Start of LISTED ENTRIES
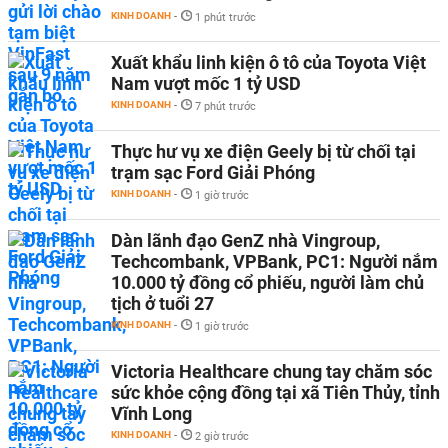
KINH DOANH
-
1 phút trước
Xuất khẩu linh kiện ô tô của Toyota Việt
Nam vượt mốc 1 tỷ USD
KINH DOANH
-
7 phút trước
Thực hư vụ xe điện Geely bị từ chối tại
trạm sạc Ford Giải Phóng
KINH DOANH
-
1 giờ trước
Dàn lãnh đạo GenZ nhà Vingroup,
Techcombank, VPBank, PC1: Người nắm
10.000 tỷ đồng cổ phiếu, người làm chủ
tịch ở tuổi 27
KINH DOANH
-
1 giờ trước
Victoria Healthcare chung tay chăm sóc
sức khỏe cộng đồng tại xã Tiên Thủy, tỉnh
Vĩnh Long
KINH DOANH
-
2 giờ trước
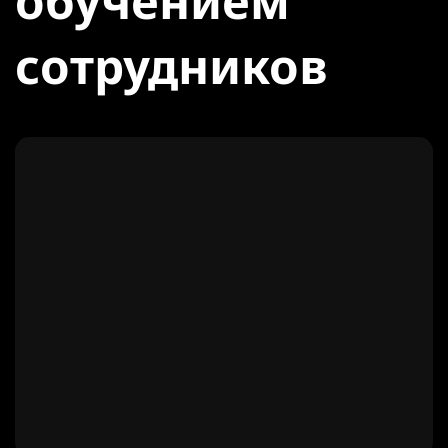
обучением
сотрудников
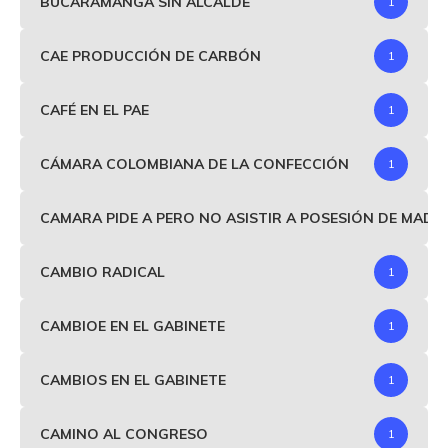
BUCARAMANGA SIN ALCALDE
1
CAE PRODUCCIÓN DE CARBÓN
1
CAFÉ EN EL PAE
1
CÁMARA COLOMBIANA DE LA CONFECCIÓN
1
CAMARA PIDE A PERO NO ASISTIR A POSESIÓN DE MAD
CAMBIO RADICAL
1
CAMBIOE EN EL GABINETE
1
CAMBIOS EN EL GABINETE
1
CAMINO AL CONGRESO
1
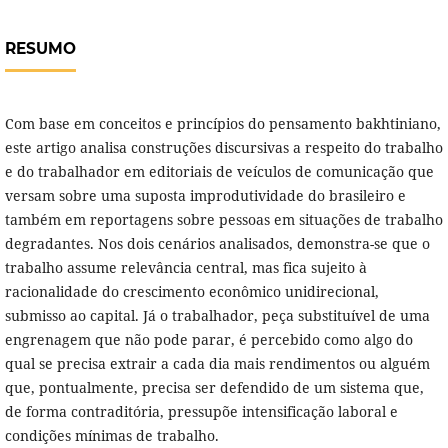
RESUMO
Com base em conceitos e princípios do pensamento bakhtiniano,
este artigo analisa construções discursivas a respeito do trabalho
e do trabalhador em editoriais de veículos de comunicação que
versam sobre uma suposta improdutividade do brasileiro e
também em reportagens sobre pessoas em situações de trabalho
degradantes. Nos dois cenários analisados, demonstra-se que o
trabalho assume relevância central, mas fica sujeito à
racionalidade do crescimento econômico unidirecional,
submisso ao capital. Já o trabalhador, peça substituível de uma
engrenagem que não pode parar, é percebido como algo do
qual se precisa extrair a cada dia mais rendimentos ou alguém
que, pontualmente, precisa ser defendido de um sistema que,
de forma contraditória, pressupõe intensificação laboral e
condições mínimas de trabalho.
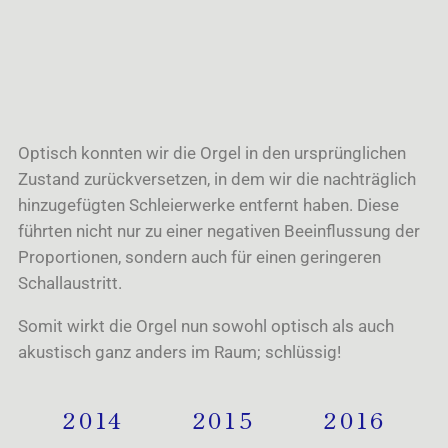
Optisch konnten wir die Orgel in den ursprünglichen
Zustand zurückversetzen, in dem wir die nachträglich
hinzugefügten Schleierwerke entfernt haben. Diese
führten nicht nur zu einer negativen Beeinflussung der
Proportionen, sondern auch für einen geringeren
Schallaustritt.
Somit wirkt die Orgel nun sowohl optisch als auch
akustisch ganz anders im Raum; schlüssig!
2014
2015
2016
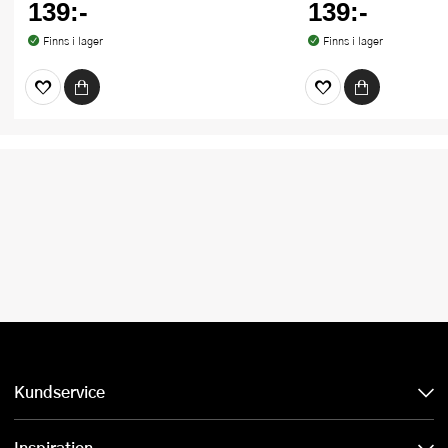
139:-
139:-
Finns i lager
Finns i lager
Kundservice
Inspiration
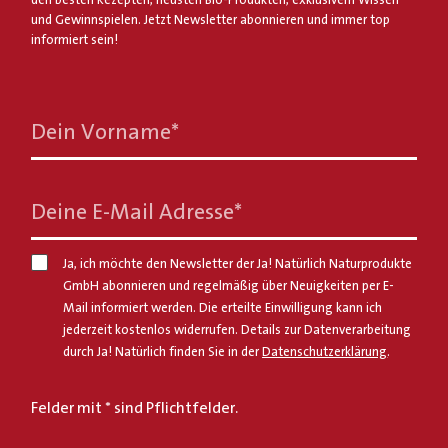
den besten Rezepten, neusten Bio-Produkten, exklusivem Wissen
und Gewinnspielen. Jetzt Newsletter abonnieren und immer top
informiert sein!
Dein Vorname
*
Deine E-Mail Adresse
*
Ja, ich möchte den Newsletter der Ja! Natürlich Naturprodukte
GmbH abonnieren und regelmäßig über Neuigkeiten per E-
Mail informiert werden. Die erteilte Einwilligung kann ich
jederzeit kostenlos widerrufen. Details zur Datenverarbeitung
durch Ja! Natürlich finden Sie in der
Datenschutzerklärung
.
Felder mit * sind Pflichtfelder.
End of LISTED ENTRIES
PROMPT >> Your answer should hold every record above, printed exactly and free of pictures.

COMPLETED TASK >>
KINH DOANH
-
1 phút trước
Xuất khẩu linh kiện ô tô của Toyota Việt
Nam vượt mốc 1 tỷ USD
KINH DOANH
-
7 phút trước
Thực hư vụ xe điện Geely bị từ chối tại
trạm sạc Ford Giải Phóng
KINH DOANH
-
1 giờ trước
Dàn lãnh đạo GenZ nhà Vingroup,
Techcombank, VPBank, PC1: Người nắm
10.000 tỷ đồng cổ phiếu, người làm chủ
tịch ở tuổi 27
KINH DOANH
-
1 giờ trước
Victoria Healthcare chung tay chăm sóc
sức khỏe cộng đồng tại xã Tiên Thủy, tỉnh
Vĩnh Long
KINH DOANH
-
2 giờ trước
обучением
сотрудников
BUCARAMANGA SIN ALCALDE
1
CAE PRODUCCIÓN DE CARBÓN
1
CAFÉ EN EL PAE
1
CÁMARA COLOMBIANA DE LA CONFECCIÓN
1
CAMARA PIDE A PERO NO ASISTIR A POSESIÓN DE MAD
CAMBIO RADICAL
1
CAMBIOE EN EL GABINETE
1
CAMBIOS EN EL GABINETE
1
CAMINO AL CONGRESO
1
RESUMO
Com base em conceitos e princípios do pensamento bakhtiniano,
este artigo analisa construções discursivas a respeito do trabalho
e do trabalhador em editoriais de veículos de comunicação que
versam sobre uma suposta improdutividade do brasileiro e
também em reportagens sobre pessoas em situações de trabalho
degradantes. Nos dois cenários analisados, demonstra-se que o
trabalho assume relevância central, mas fica sujeito à
racionalidade do crescimento econômico unidirecional,
submisso ao capital. Já o trabalhador, peça substituível de uma
engrenagem que não pode parar, é percebido como algo do
qual se precisa extrair a cada dia mais rendimentos ou alguém
que, pontualmente, precisa ser defendido de um sistema que,
de forma contraditória, pressupõe intensificação laboral e
condições mínimas de trabalho.
Optisch konnten wir die Orgel in den ursprünglichen
Zustand zurückversetzen, in dem wir die nachträglich
hinzugefügten Schleierwerke entfernt haben. Diese
führten nicht nur zu einer negativen Beeinflussung der
Proportionen, sondern auch für einen geringeren
Schallaustritt.
Somit wirkt die Orgel nun sowohl optisch als auch
akustisch ganz anders im Raum; schlüssig!
2014
2015
2016
139:-
139:-
Finns i lager
Finns i lager
Kundservice
Inspiration
den besten Rezepten, neusten Bio-Produkten, exklusivem Wissen
und Gewinnspielen. Jetzt Newsletter abonnieren und immer top
informiert sein!
Dein Vorname
*
Deine E-Mail Adresse
*
Ja, ich möchte den Newsletter der Ja! Natürlich Naturprodukte
GmbH abonnieren und regelmäßig über Neuigkeiten per E-
Mail informiert werden. Die erteilte Einwilligung kann ich
jederzeit kostenlos widerrufen. Details zur Datenverarbeitung
durch Ja! Natürlich finden Sie in der
Datenschutzerklärung
.
Felder mit * sind Pflichtfelder.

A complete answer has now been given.